A voi, signori Prefetti e funzionari della carriera prefettizia, il mio saluto, apprezzamento e incitamento. Ho fiducia che anche attraverso il necessario impegno di aggiornamento e approfondimento delle vostre capacità professionali, vi stiate portando e vi saprete portare all'altezza dei compiti nuovi che vi vengono affidati, quali sono emersi dagli interventi che mi hanno preceduto e di certo emergeranno ancora dal dibattito.
Sono certo che il vostro coinvolgimento anche nell'ambito delle celebrazioni del 150° Anniversario dell'Unità d'Italia consentirà il necessario raccordo istituzionale per la migliore riuscita delle iniziative che verranno organizzate sul territorio.
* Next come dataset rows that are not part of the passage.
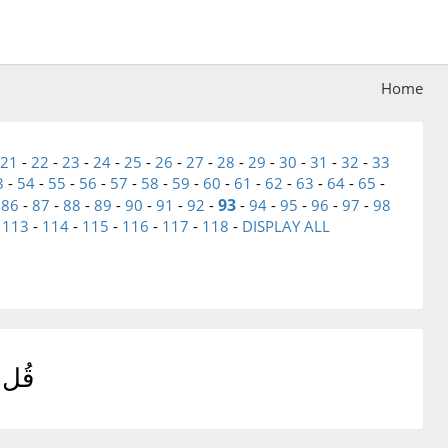
Home
21
-
22
-
23
-
24
-
25
-
26
-
27
-
28
-
29
-
30
-
31
-
32
-
33
3
-
54
-
55
-
56
-
57
-
58
-
59
-
60
-
61
-
62
-
63
-
64
-
65
-
93
-
86
-
87
-
88
-
89
-
90
-
91
-
92
-
-
94
-
95
-
96
-
97
-
98
-
113
-
114
-
115
-
116
-
117
-
118
-
DISPLAY ALL
دُونَ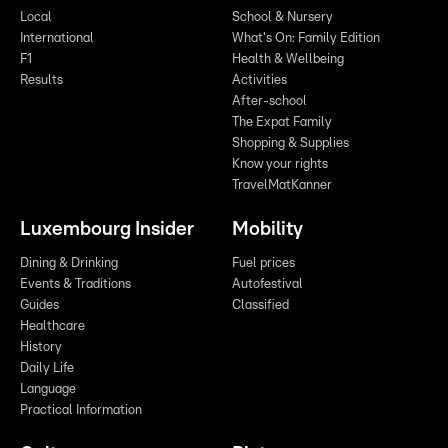
Local
School & Nursery
International
What's On: Family Edition
F1
Health & Wellbeing
Results
Activities
After-school
The Expat Family
Shopping & Supplies
Know your rights
TravelMatKanner
Luxembourg Insider
Mobility
Dining & Drinking
Fuel prices
Events & Traditions
Autofestival
Guides
Classified
Healthcare
History
Daily Life
Language
Practical Information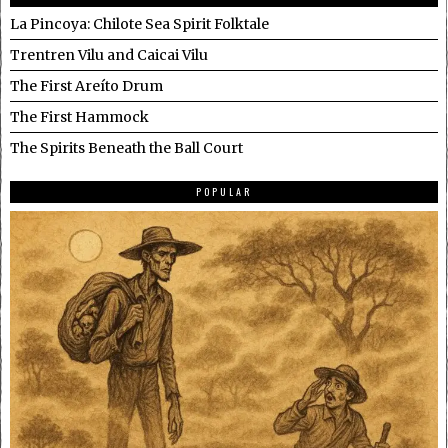
La Pincoya: Chilote Sea Spirit Folktale
Trentren Vilu and Caicai Vilu
The First Areíto Drum
The First Hammock
The Spirits Beneath the Ball Court
POPULAR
Voi rappresentate una grande risorsa al servizio dello Stato, delle collettività locali e della collettività nazionale. Rispondete del vostro operato al governo e in senso più ampio, senza coloriture di parte, alla Repubblica e ai cittadini. Vi auguro pieno successo nelle missioni che vi attendono, in primo luogo nella difficile condizione di crisi economica e sociale che il paese sta vivendo.